I took this photo at Achnabreck in the Kilmartin Glen in the West of Scotland many years ago. The Kilmartin Glen has hundreds of cup and ring marked rocks, standing stones and cairns dating back 5000 years to prehistoric times.

As I wandered around the rocks, taking photos, on a typical showery day in Scotland, I noticed that when I looked at some of the water filled indentations that they looked concave, but when I moved to the other side of the rock the water now seemed to be convex. I’m no expert in optics so I could’t explain the phenomenon but when I got home and uploaded this photo, I noticed that if I flipped it 180 degrees I was able to replicate what I’d seen.

So those two photos above are just one photo – with the one flipped 180 degrees to the other. I find this quite mesmerising…….whatever the, probably simple, optical/physical explanation. Every single time I look at these two images side by side I am inspired to think about how different “the same” world looks when we change our perspective.

Maybe this is a variation on the old “glass half full, glass half empty” idea, but in this case, sunken vs swollen water in indentations.

Actually, just by itself this is one of my favourite photos of all time.

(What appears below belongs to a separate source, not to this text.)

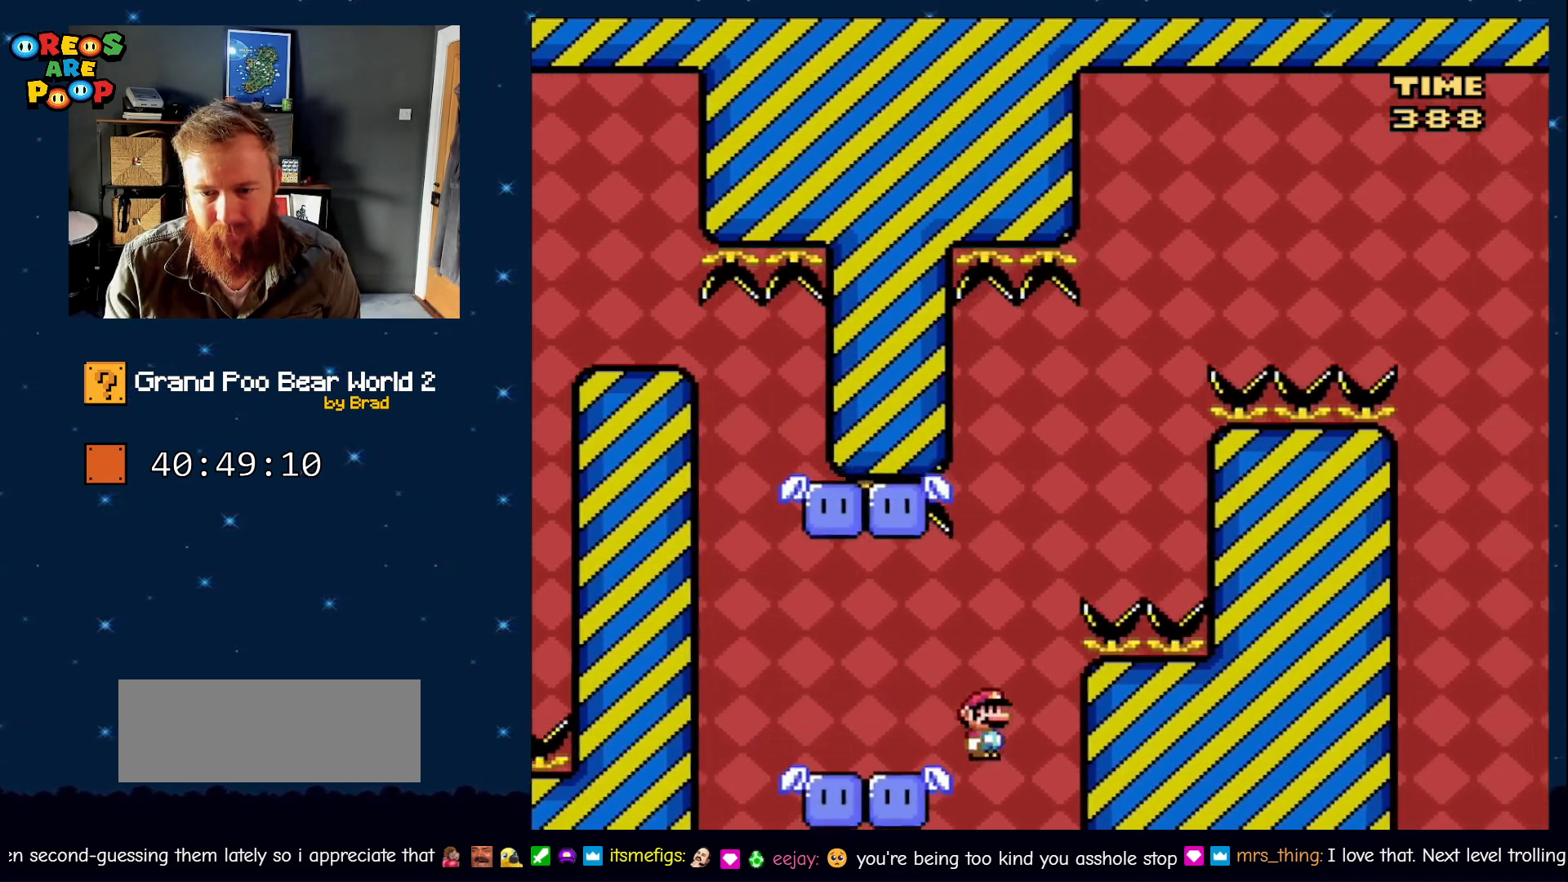
{"dt_ms": 500, "buttons": [], "events": [[133, "DPAD_RIGHT", "up"], [217, "DPAD_LEFT", "down"], [350, "DPAD_LEFT", "up"], [400, "B", "up"], [433, "Y", "up"]]}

First of all, if it hadn’t been raining then the cup markings wouldn’t have filled with water and would have looked very, very different. Something else which highlights the contingent nature of all of our experiences – every event, every experience is unique, because no two sets of time, place, weather, environment, mood, mental state, place in a personal narrative are ever identical. Secondly, how on earth did people with just stones as tools make these marks? And isn’t that one which isn’t a circle, a footprint? A footprint in rock?? Thirdly, why did they make these marks? We don’t know. There are amazing spirals and loops and spirals with tails scattered on rock surfaces throughout this valley – but nobody knows why. Are they maps? Do they tell a story? Are they the marks of particular tribes? Are they symbols of spiritual signficance? Are they art? Are they doodles?? We don’t know. And why here? Why in the Kilmartin Glen (I’ve found that not many people I’ve met know about the Kilmartin Glen but it’s one of my most favourite, most special places in the whole of Scotland)

Here, in the last couple of days of 2020, with yet another wave of the virus on the up, and vaccination programmes just beginning to be rolled out, I’m sure we’ll all be taking some time to reflect on this most unusual year, a year we will never forget.

As I reflect, I’m hoping to do two things – acknowledge the losses and the difficulties of this year, then affirm the gains and opportunities – because this, maybe more obviously than most years, is a year when so much has happened and so much has changed that it feels a year of special significance – perhaps a turning point, perhaps a year of revelation, perhaps a year of re-evaluation, perhaps a year of enlightenment – because this year surely seems a year when we human beings were given the opportunity to change direction.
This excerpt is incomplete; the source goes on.